BRIEF
Turn the stretch of data below, from the line containing "scientific name: Eacles imperialis" through the end of the data, into a numbered list, leaving out any blank lines.

(Dataset rows)
§ §
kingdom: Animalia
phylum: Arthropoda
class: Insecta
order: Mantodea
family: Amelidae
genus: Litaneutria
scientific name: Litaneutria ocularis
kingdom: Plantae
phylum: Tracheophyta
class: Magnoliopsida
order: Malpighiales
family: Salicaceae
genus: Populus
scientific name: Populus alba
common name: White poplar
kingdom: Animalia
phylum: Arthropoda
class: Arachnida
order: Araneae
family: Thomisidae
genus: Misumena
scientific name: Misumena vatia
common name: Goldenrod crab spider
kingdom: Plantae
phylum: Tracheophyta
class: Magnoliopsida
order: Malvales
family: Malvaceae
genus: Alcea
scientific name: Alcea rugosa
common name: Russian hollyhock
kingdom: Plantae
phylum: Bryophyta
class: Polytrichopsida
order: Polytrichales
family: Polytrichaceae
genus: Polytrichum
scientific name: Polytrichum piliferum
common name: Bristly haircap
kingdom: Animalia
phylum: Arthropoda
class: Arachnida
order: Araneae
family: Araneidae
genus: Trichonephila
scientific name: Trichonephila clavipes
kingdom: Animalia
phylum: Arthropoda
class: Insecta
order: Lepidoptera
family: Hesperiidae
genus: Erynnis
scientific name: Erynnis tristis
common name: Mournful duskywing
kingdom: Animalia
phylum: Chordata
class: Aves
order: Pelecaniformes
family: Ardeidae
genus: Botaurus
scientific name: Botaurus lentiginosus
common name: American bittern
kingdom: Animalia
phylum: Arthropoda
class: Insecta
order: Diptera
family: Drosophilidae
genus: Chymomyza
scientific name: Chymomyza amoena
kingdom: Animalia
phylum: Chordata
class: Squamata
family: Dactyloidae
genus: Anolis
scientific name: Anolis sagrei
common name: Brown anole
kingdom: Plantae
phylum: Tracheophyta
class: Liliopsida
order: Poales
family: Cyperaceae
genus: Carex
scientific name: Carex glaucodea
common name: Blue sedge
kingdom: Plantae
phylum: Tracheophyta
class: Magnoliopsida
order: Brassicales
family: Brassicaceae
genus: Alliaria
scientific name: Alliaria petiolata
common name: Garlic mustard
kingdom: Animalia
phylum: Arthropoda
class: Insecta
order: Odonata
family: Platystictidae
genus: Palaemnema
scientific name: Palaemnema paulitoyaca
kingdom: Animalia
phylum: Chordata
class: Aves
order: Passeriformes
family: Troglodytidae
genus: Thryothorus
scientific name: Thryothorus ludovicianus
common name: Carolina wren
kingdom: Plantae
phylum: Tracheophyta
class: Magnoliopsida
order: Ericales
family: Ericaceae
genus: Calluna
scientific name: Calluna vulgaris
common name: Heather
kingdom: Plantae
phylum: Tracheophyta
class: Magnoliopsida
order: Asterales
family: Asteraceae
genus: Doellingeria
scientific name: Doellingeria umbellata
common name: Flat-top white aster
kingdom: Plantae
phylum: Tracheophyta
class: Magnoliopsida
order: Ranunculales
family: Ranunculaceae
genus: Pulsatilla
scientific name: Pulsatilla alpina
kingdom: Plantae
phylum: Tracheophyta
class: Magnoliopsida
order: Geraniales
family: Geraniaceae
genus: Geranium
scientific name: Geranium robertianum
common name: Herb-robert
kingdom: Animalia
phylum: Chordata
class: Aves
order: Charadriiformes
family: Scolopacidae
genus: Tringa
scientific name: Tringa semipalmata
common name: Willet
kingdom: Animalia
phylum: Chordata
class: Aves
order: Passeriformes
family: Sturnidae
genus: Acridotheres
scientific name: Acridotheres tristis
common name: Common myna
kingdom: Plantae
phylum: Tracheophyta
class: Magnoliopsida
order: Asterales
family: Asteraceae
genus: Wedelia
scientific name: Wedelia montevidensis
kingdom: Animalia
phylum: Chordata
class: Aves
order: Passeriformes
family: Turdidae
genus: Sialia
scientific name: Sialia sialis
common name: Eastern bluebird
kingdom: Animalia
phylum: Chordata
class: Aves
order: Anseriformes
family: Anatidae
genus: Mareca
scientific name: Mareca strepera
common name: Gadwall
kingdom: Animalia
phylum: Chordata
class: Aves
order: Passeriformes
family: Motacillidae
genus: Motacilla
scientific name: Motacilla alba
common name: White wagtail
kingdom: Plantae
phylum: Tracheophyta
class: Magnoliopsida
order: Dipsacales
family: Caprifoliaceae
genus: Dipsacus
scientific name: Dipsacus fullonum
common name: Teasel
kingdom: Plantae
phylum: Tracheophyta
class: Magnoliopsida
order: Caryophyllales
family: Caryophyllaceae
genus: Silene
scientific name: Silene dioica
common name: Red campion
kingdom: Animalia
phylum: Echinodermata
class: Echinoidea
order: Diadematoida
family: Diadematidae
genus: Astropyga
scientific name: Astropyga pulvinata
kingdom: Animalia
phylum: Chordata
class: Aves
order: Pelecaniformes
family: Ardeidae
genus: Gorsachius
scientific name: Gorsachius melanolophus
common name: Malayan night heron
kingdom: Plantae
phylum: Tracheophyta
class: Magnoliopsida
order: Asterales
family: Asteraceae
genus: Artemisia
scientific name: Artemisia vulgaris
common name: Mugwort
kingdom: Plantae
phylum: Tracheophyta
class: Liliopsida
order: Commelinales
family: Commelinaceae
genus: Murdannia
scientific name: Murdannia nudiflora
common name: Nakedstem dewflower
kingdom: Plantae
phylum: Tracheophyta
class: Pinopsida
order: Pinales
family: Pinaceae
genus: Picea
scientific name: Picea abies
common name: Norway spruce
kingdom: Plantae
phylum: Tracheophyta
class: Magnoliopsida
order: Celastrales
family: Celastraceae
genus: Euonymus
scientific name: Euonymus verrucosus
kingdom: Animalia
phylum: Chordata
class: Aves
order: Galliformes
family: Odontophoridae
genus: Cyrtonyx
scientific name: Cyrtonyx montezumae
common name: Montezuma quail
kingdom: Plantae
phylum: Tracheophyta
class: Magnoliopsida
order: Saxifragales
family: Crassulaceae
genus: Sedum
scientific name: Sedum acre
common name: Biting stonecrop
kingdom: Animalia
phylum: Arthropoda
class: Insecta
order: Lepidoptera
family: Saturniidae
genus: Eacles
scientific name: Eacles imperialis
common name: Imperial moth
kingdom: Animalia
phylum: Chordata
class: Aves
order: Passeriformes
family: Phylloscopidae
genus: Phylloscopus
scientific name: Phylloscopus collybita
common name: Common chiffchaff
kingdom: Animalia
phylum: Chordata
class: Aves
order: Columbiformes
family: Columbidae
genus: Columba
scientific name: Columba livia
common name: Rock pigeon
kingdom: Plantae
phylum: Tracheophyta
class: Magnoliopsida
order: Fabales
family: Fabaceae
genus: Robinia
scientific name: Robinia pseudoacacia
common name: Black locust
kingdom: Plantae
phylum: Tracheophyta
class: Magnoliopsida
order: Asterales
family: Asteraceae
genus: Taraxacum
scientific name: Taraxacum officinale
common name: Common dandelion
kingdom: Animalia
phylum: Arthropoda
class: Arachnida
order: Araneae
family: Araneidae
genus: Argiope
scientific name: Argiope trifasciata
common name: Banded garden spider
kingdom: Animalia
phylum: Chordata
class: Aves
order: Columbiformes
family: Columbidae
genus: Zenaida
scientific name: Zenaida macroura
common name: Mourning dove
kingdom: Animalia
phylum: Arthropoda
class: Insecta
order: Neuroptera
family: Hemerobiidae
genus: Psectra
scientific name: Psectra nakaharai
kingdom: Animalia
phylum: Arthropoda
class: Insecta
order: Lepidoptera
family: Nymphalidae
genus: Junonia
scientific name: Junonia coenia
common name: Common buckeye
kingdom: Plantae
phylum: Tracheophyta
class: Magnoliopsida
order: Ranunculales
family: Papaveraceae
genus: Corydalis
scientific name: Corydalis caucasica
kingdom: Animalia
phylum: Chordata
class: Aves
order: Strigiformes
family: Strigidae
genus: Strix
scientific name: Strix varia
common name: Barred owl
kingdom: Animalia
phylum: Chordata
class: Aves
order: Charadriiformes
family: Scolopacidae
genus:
§ §
EXERCISE OUTPUT
1. scientific name: Eacles imperialis
2. common name: Imperial moth
3. kingdom: Animalia
4. phylum: Chordata
5. class: Aves
6. order: Passeriformes
7. family: Phylloscopidae
8. genus: Phylloscopus
9. scientific name: Phylloscopus collybita
10. common name: Common chiffchaff
11. kingdom: Animalia
12. phylum: Chordata
13. class: Aves
14. order: Columbiformes
15. family: Columbidae
16. genus: Columba
17. scientific name: Columba livia
18. common name: Rock pigeon
19. kingdom: Plantae
20. phylum: Tracheophyta
21. class: Magnoliopsida
22. order: Fabales
23. family: Fabaceae
24. genus: Robinia
25. scientific name: Robinia pseudoacacia
26. common name: Black locust
27. kingdom: Plantae
28. phylum: Tracheophyta
29. class: Magnoliopsida
30. order: Asterales
31. family: Asteraceae
32. genus: Taraxacum
33. scientific name: Taraxacum officinale
34. common name: Common dandelion
35. kingdom: Animalia
36. phylum: Arthropoda
37. class: Arachnida
38. order: Araneae
39. family: Araneidae
40. genus: Argiope
41. scientific name: Argiope trifasciata
42. common name: Banded garden spider
43. kingdom: Animalia
44. phylum: Chordata
45. class: Aves
46. order: Columbiformes
47. family: Columbidae
48. genus: Zenaida
49. scientific name: Zenaida macroura
50. common name: Mourning dove
51. kingdom: Animalia
52. phylum: Arthropoda
53. class: Insecta
54. order: Neuroptera
55. family: Hemerobiidae
56. genus: Psectra
57. scientific name: Psectra nakaharai
58. kingdom: Animalia
59. phylum: Arthropoda
60. class: Insecta
61. order: Lepidoptera
62. family: Nymphalidae
63. genus: Junonia
64. scientific name: Junonia coenia
65. common name: Common buckeye
66. kingdom: Plantae
67. phylum: Tracheophyta
68. class: Magnoliopsida
69. order: Ranunculales
70. family: Papaveraceae
71. genus: Corydalis
72. scientific name: Corydalis caucasica
73. kingdom: Animalia
74. phylum: Chordata
75. class: Aves
76. order: Strigiformes
77. family: Strigidae
78. genus: Strix
79. scientific name: Strix varia
80. common name: Barred owl
81. kingdom: Animalia
82. phylum: Chordata
83. class: Aves
84. order: Charadriiformes
85. family: Scolopacidae
86. genus:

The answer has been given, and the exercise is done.